National Centre for Biological Sciences, Tata Institute of Fundamental Research, Bangalore, Karnataka, India.
PLoS One. 2011;6(8):e24105. doi: 10.1371/journal.pone.0024105. Epub 2011 Aug 25.
The Inositol 1,4,5-trisphosphate receptor (InsP(3)R) is an InsP(3) gated intracellular Ca(2+)-release channel. Characterization of Drosophila mutants for the InsP(3)R has demonstrated that InsP(3)-mediated Ca(2+) release is required in Drosophila larvae for growth and viability.
METHODOLOGY/PRINCIPAL FINDINGS: To understand the molecular basis of these growth defects a genome wide microarray analysis has been carried out with larval RNA obtained from a strong InsP(3)R mutant combination in which 1504 independent genes were differentially regulated with a log(2) of fold change of 1 or more and P<0.05. This was followed by similar transcript analyses from InsP(3)R mutants where growth defects were either suppressed by introduction of a dominant suppressor or rescued by ectopic expression of an InsP(3)R transgene in the Drosophila insulin like peptide-2 (Dilp2) producing cells.

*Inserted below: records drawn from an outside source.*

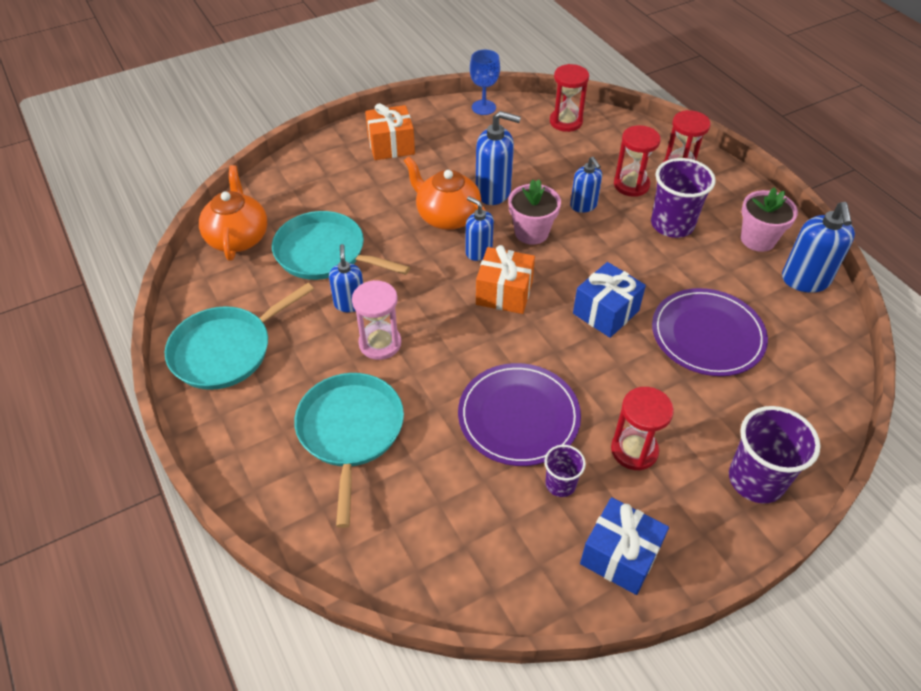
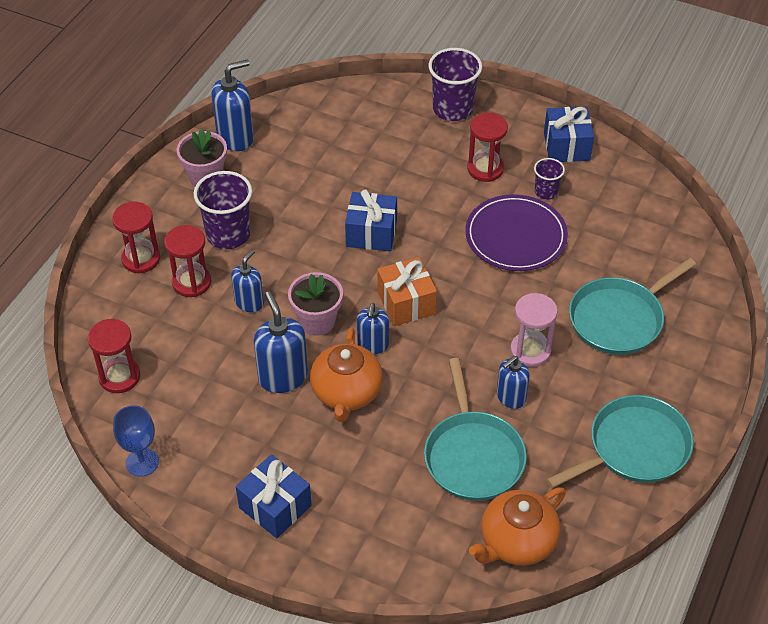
camera: 125 degrees left, 0 degrees up
turquoise pan [165,283,314,390] -> turquoise pan turned 45 degrees counterclockwise [546,395,694,488]
orange gift [365,103,415,160] -> blue gift [236,454,312,538]
purple plate [652,288,768,376] -> none

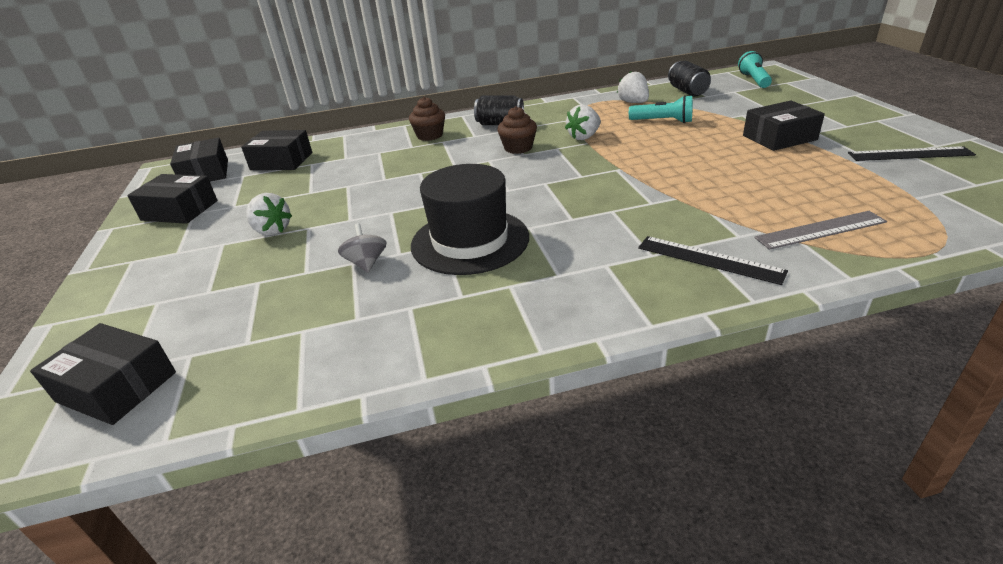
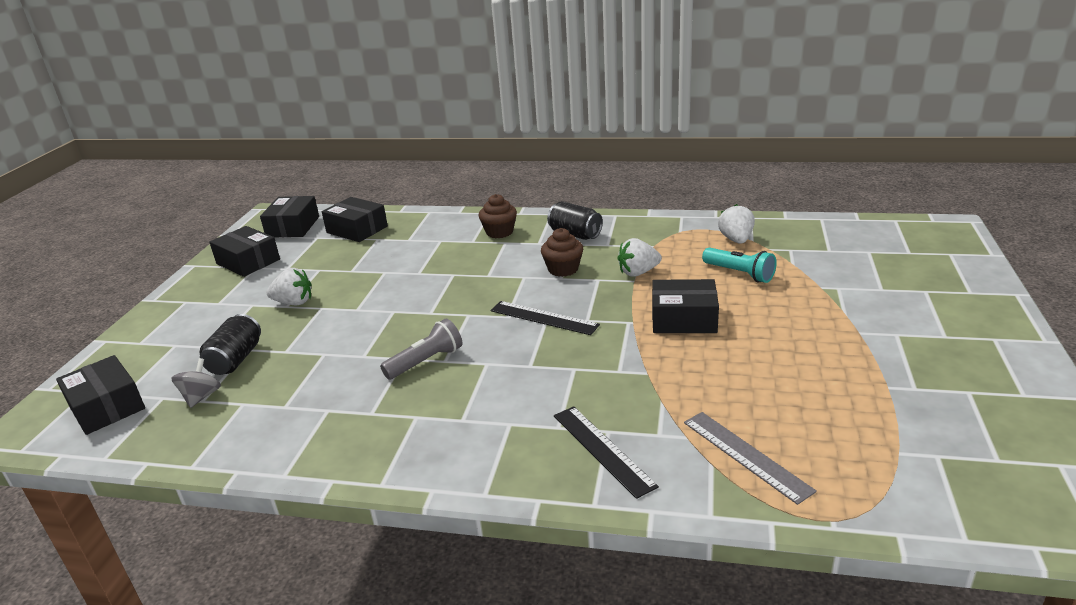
camera: 25 degrees right, 5 degrees down
white strawberry [246,193,292,235] -> white strawberry turned 60 degrees counterclockwise [267,268,311,305]
grey spinning top [338,223,387,273] -> grey spinning top moved to [171,358,221,408]
black hat [411,164,529,275] -> grey flashlight [380,319,462,379]
black can [668,61,711,97] -> black can moved to [200,314,261,375]
turquoise flashlight [738,51,772,88] -> none
black box [743,100,825,151] -> black box moved to [652,279,719,333]
grey ruler [754,211,887,250] -> grey ruler turned 45 degrees clockwise [684,412,817,505]
black ruler [848,146,976,161] -> black ruler moved to [491,301,600,335]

CONCLUSIONS/SIGNIFICANCE: These studies show that expression of transcripts related to carbohydrate and amine metabolism is altered in InsP(3) receptor mutant larvae. Moreover, from a comparative analysis of genes that are regulated in the suppressed and rescued conditions with the mutant condition, it appears that the organism could use different combinations of pathways to restore a 'normal' growth state.
肌醇 1,4,5-三磷酸受体(InsP(3)R)是一种 InsP(3)门控细胞内 Ca(2+)释放通道。对果蝇 InsP(3)R 突变体的研究表明,InsP(3)介导的 Ca(2+)释放对于果蝇幼虫的生长和存活是必需的。
方法/主要发现:为了了解这些生长缺陷的分子基础,我们对来自于 InsP(3)R 强突变体组合的幼虫 RNA 进行了全基因组微阵列分析,其中 1504 个独立基因的表达发生了差异调节,对数(2)的倍数变化为 1 或更多,P<0.05。随后,我们对 InsP(3)R 突变体进行了类似的转录分析,在这些突变体中,生长缺陷要么通过引入显性抑制子而得到抑制,要么通过在产生胰岛素样肽-2 (Dilp2)的果蝇中异位表达 InsP(3)R 转基因而得到挽救。
结论/意义:这些研究表明,InsP(3)受体突变体幼虫中与碳水化合物和胺代谢相关的转录本表达发生了改变。此外,通过对抑制和挽救条件下与突变条件下受调控基因的比较分析,似乎生物体可以使用不同的途径组合来恢复“正常”的生长状态。